As I understand it, you have three lines intersecting the plane, and you want to calculate the orientation of the triangle formed by the intersection points, without calculating the intersection points themselves?
If so: you have a plane
N·(x - x0) = 0
and six points...
l1a, l1b, l2a, l2b, l3a, l3b
...forming three lines
l1 = l1a + t(l1b - l1a)
l2 = l2a + u(l2b - l2a)
l3 = l3a + v(l3b - l3a)
The intersection points of these lines to the plane occur at specific values of t, u, v, which I'll call ti, ui, vi
N·(l1a + ti(l1b - l1a) - x0) = 0
N·(x0 - l1a)
ti = ----------------
N·(l1b - l1a)
(similarly for ui, vi)
Then the specific points of intersection are
intersect1 = l1a + ti(l1b - l1a)
intersect2 = l2a + ui(l2b - l2a)
intersect3 = l3a + vi(l3b - l3a)
Finally, the orientation of your triangle is
orientation = direction of (intersect2 - intersect1)x(intersect3 - intersect1)
(x is cross-product) Work backwards plugging the values, and you'll have an equation for orientation based only on N, x0, and your six points.
Let's call your triangle vertices T[0], T[1], T[2], and the first line segment's endpoints are L[0] and L[1], the second is L[2] and L[3], and the third is L[4] and L[5]. I imagine you want a function
int Orient(Pt3 T[3], Pt3 L[6]); // index L by L[2*i+j], i=0..2, j=0..1
which returns 1 if the intersections have the same orientation as the triangle, and -1 otherwise.
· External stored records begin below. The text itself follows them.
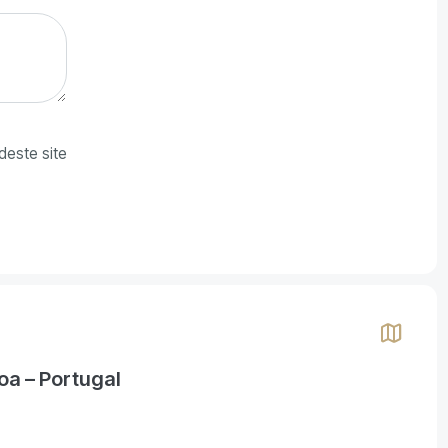
deste site
oa – Portugal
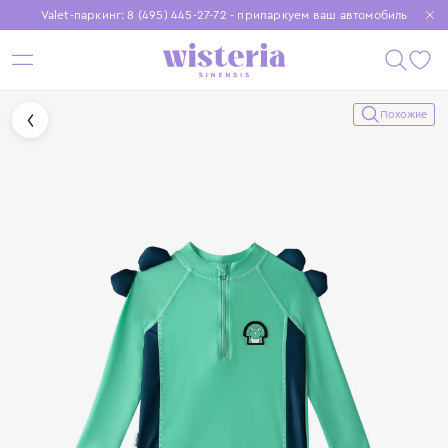
Valet-паркинг: 8 (495) 445-27-72 - припаркуем ваш автомобиль
Бесплатная доставка при заказе от 15 000 ₽
Установите приложение, чтобы покупки были еще удобнее
Похожие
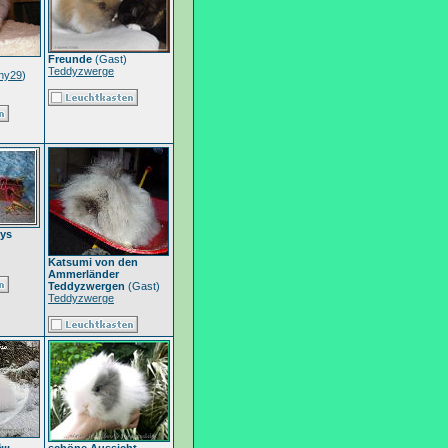
Freunde
(Gast)
Teddyzwerge
ny29
)
dys
Katsumi von den
Ammerländer
Teddyzwergen
(Gast)
Teddyzwerge
..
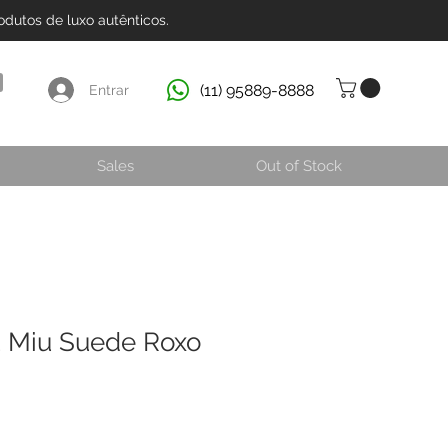
dutos de luxo autênticos.
(11) 95889-8888
Entrar
Sales
Out of Stock
 Miu Suede Roxo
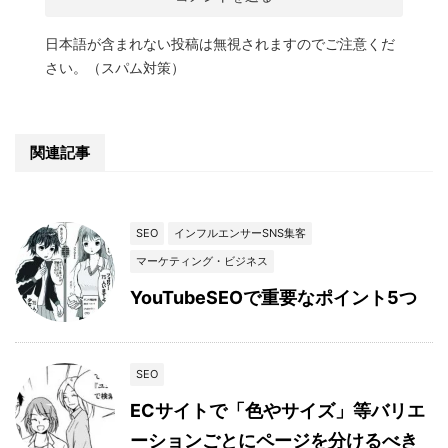
日本語が含まれない投稿は無視されますのでご注意くだ
さい。（スパム対策）
関連記事
SEO
インフルエンサーSNS集客
マーケティング・ビジネス
YouTubeSEOで重要なポイント5つ
SEO
ECサイトで「色やサイズ」等バリエ
ーションごとにページを分けるべき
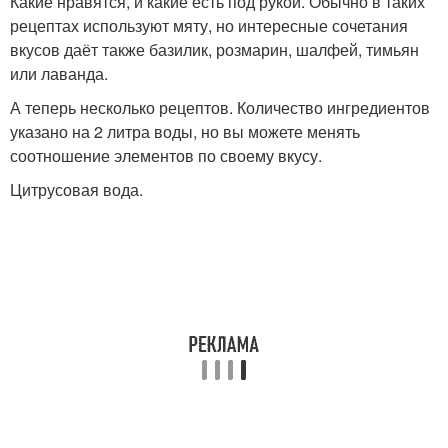
Какие нравятся, и какие есть под рукой. Обычно в таких
рецептах используют мяту, но интересные сочетания
вкусов даёт также базилик, розмарин, шалфей, тимьян
или лаванда.
А теперь несколько рецептов. Количество ингредиентов
указано на 2 литра воды, но вы можете менять
соотношение элементов по своему вкусу.
Цитрусовая вода.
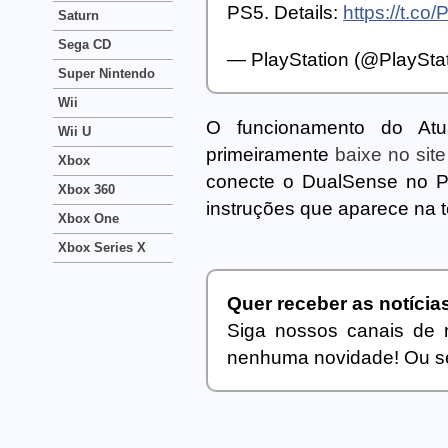
PS5. Details:
https://t.c
Saturn
Sega CD
— PlayStation (@PlaySta
Super Nintendo
Wii
O funcionamento do Atu
Wii U
primeiramente
baixe no sit
Xbox
conecte o DualSense no PC,
Xbox 360
instruções que aparece na t
Xbox One
Xbox Series X
Quer receber as notíci
Siga nossos canais de 
nenhuma novidade! Ou se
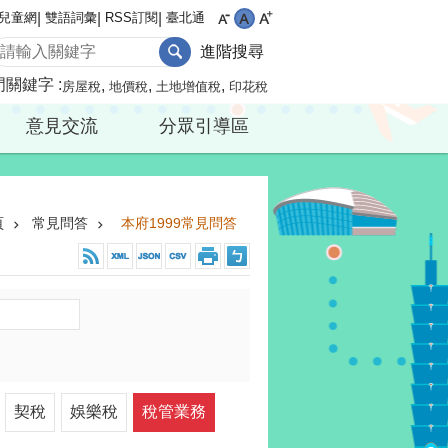
兒童網
雙語詞彙
RSS訂閱
臺北通
進階搜尋
門關鍵字
房屋稅
地價稅
土地增值稅
印花稅
意見交流
分眾引導區
頁
常見問答
本府1999常見問答
契稅
娛樂稅
稅管業務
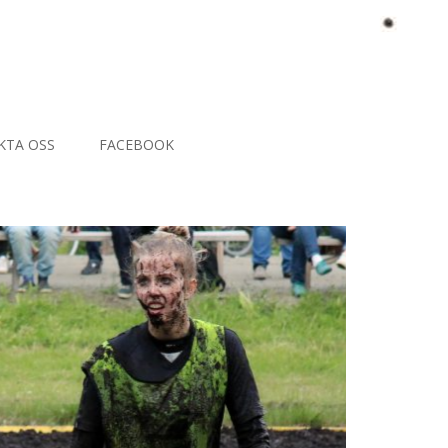
KTA OSS
FACEBOOK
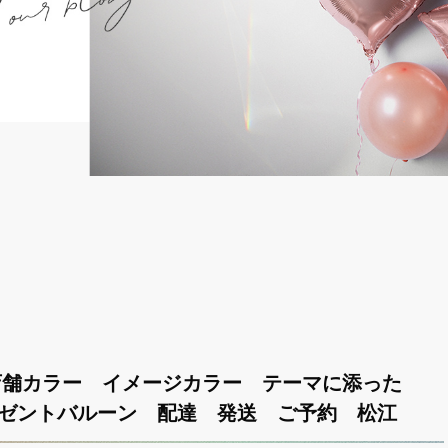
 店舗カラー イメージカラー テーマに添った
レゼントバルーン 配達 発送 ご予約 松江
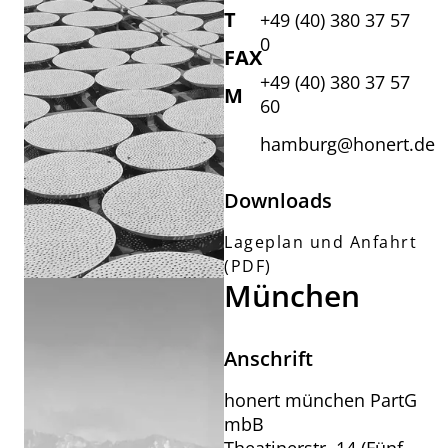
T
+49 (40) 380 37 57
0
FAX
+49 (40) 380 37 57
M
60
hamburg@honert.de
Downloads
Lageplan und Anfahrt
(PDF)
München
Anschrift
honert münchen PartG
mbB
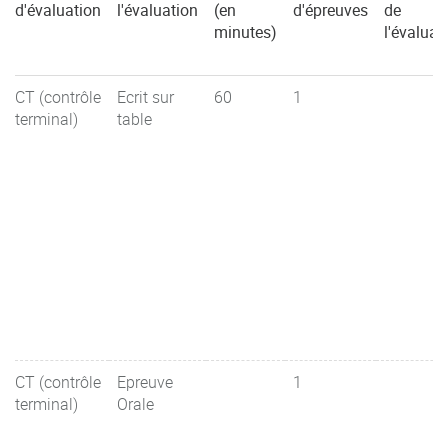
d'évaluation
l'évaluation
(en
d'épreuves
de
minutes)
l'évaluat
CT (contrôle
Ecrit sur
60
1
terminal)
table
CT (contrôle
Epreuve
1
terminal)
Orale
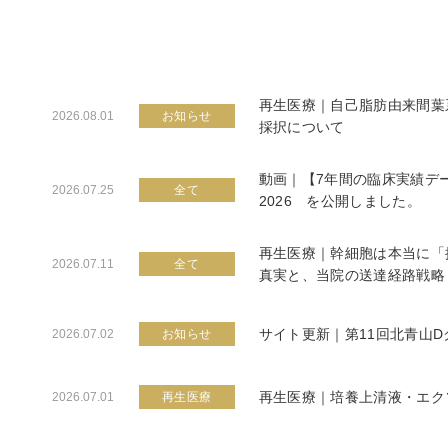
再生医療｜自己脂肪由来間葉
2026.08.01
お知らせ
採択について
動画｜【7年間の臨床実績デ
2026.07.25
全て
2026 を公開しました。
再生医療｜幹細胞は本当に「
2026.07.11
全て
真実と、当院の送達経路戦略
サイト更新｜第11回北青山
2026.07.02
お知らせ
再生医療｜培養上清液・エク
2026.07.01
再生医療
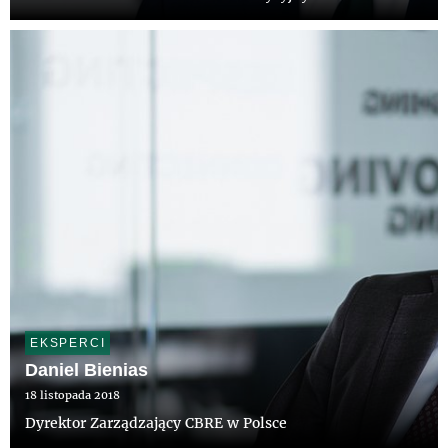
EKSPERCI
Daniel Bienias
18 listopada 2018
Dyrektor Zarządzający CBRE w Polsce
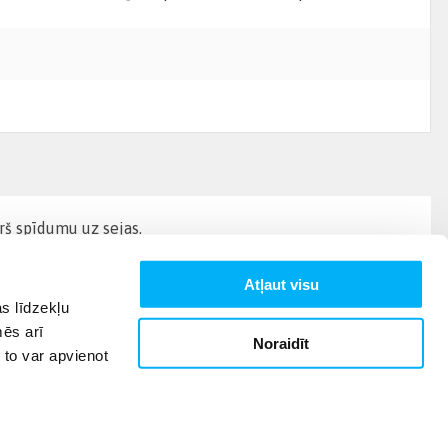
rš spīdumu uz sejas.
Atļaut visu
s līdzekļu
mēs arī
Noraidīt
 to var apvienot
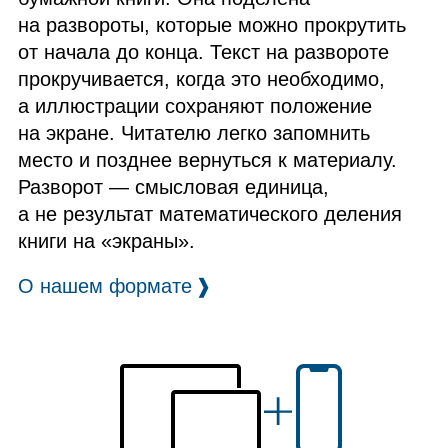
на развороты, которые можно прокрутить
от начала до конца. Текст на развороте
прокручивается, когда это необходимо,
а иллюстрации сохраняют положение
на экране. Читателю легко запомнить
место и позднее вернуться к материалу.
Разворот — смысловая единица,
а не результат математического деления
книги на «экраны».
О нашем формате
❱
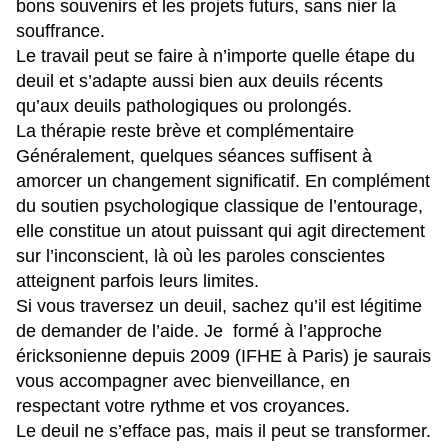
bons souvenirs et les projets futurs, sans nier la
souffrance.
Le travail peut se faire à n’importe quelle étape du
deuil et s’adapte aussi bien aux deuils récents
qu’aux deuils pathologiques ou prolongés.
La thérapie reste brève et complémentaire
Généralement, quelques séances suffisent à
amorcer un changement significatif. En complément
du soutien psychologique classique de l’entourage,
elle constitue un atout puissant qui agit directement
sur l’inconscient, là où les paroles conscientes
atteignent parfois leurs limites.
Si vous traversez un deuil, sachez qu’il est légitime
de demander de l’aide. Je formé à l’approche
éricksonienne depuis 2009 (IFHE à Paris) je saurais
vous accompagner avec bienveillance, en
respectant votre rythme et vos croyances.
Le deuil ne s’efface pas, mais il peut se transformer.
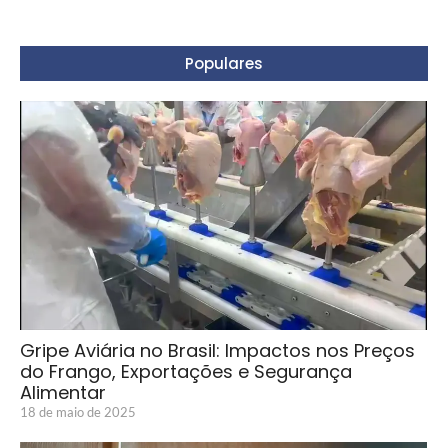
Populares
Gripe Aviária no Brasil: Impactos nos Preços
do Frango, Exportações e Segurança
Alimentar
18 de maio de 2025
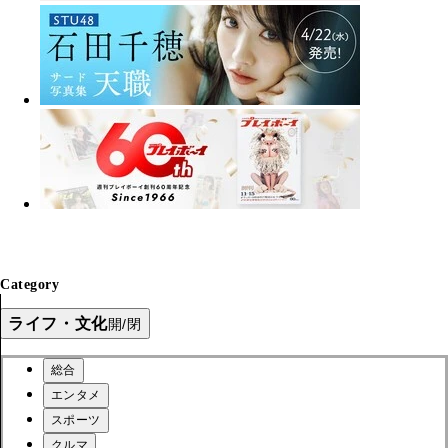
Category
ライフ・文化
開/閉
総合
エンタメ
スポーツ
クルマ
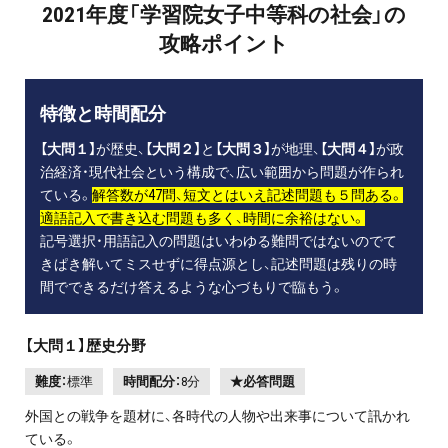
2021年度「学習院女子中等科の社会」の
攻略ポイント
特徴と時間配分
【大問１】
が歴史、
【大問２】
と
【大問３】
が地理、
【大問４】
が政
治経済・現代社会という構成で、広い範囲から問題が作られ
ている。
解答数が47問、短文とはいえ記述問題も５問ある。
適語記入で書き込む問題も多く、時間に余裕はない。
記号選択・用語記入の問題はいわゆる難問ではないのでて
きぱき解いてミスせずに得点源とし、記述問題は残りの時
間でできるだけ答えるような心づもりで臨もう。
【大問１】歴史分野
難度：
標準
時間配分：
8分
★必答問題
外国との戦争を題材に、各時代の人物や出来事について訊かれ
ている。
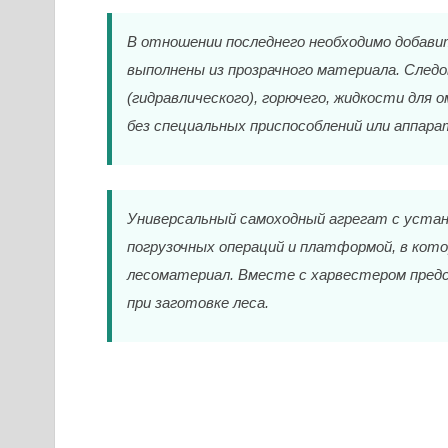
В отношении последнего необходимо добави
выполнены из прозрачного материала. След
(гидравлического), горючего, жидкости для
без специальных приспособлений или аппара
Универсальный самоходный агрегат с уста
погрузочных операций и платформой, в ко
лесоматериал. Вместе с харвестером пред
при заготовке леса.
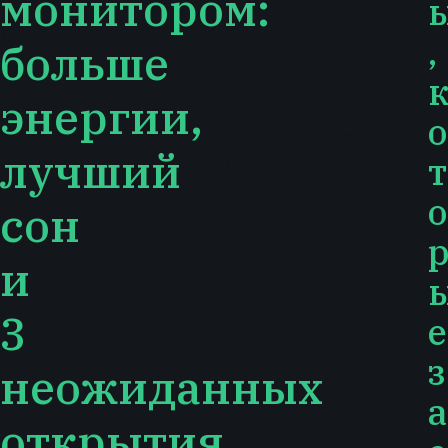
монитором:
,
больше
энергии,
о
лучший
т
о
сон
и
3
е
з
неожиданных
а
открытия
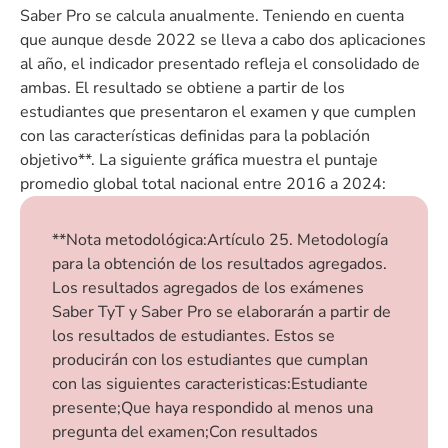
Saber Pro se calcula anualmente. Teniendo en cuenta
que aunque desde 2022 se lleva a cabo dos aplicaciones
al año, el indicador presentado refleja el consolidado de
ambas. El resultado se obtiene a partir de los
estudiantes que presentaron el examen y que cumplen
con las características definidas para la población
objetivo**. La siguiente gráfica muestra el puntaje
promedio global total nacional entre 2016 a 2024:
**Nota metodológica:Artículo 25. Metodología
para la obtención de los resultados agregados.
Los resultados agregados de los exámenes
Saber TyT y Saber Pro se elaborarán a partir de
los resultados de estudiantes. Estos se
producirán con los estudiantes que cumplan
con las siguientes caracteristicas: Estudiante
presente; Que haya respondido al menos una
pregunta del examen; Con resultados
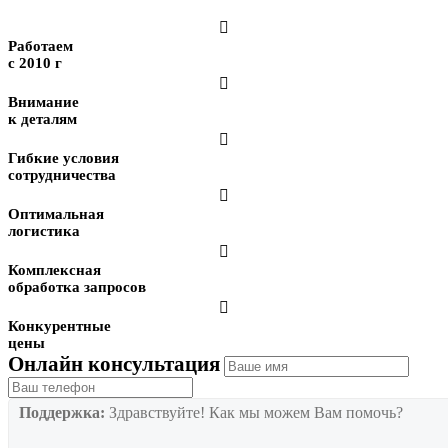

Работаем
с 2010 г

Внимание
к деталям

Гибкие условия
сотрудничества

Оптимальная
логистика

Комплексная
обработка запросов

Конкурентные
цены
Онлайн консультация
Поддержка:
Здравствуйте! Как мы можем Вам помочь?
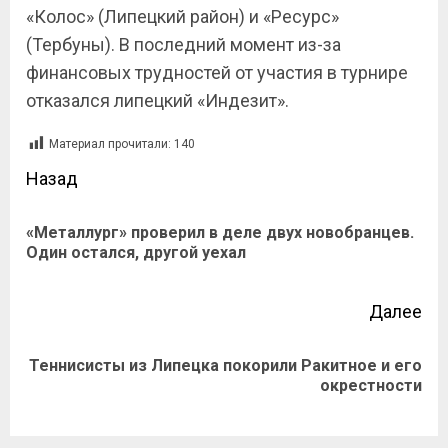
«Колос» (Липецкий район) и «Ресурс»
(Тербуны). В последний момент из-за
финансовых трудностей от участия в турнире
отказался липецкий «Индезит».
Материал прочитали:
140
Назад
«Металлург» проверил в деле двух новобранцев.
Один остался, другой уехал
Далее
Теннисисты из Липецка покорили Ракитное и его
окрестности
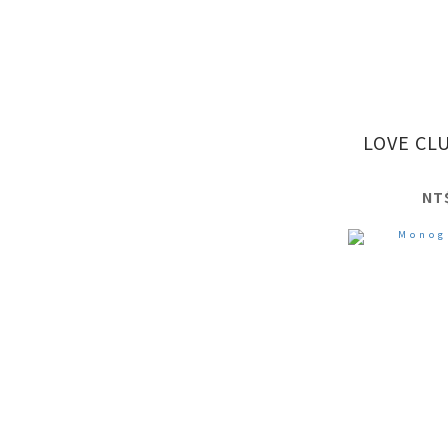
LOVE CL
NT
The result should be symmetric under interchange of j values, antisymmetric under interchange of i values and T indices. As long as you can compute a quantity with these symmetries, that's all you need.
Let's try
Sign(Product( Orient3D(T[i],T[i+1],L[2*i+0],L[2*i+1]) * -Orient3D(T[i],T[i+1],L[2*i+1],L[2*i+0]) ), i=0..2))
where the product should be taken over cyclic permutations of the indices (modulo 3). I believe this has all the symmetry properties required. Orient3D is Shewchuk's 4-point plane orientation test, which I assume you're using.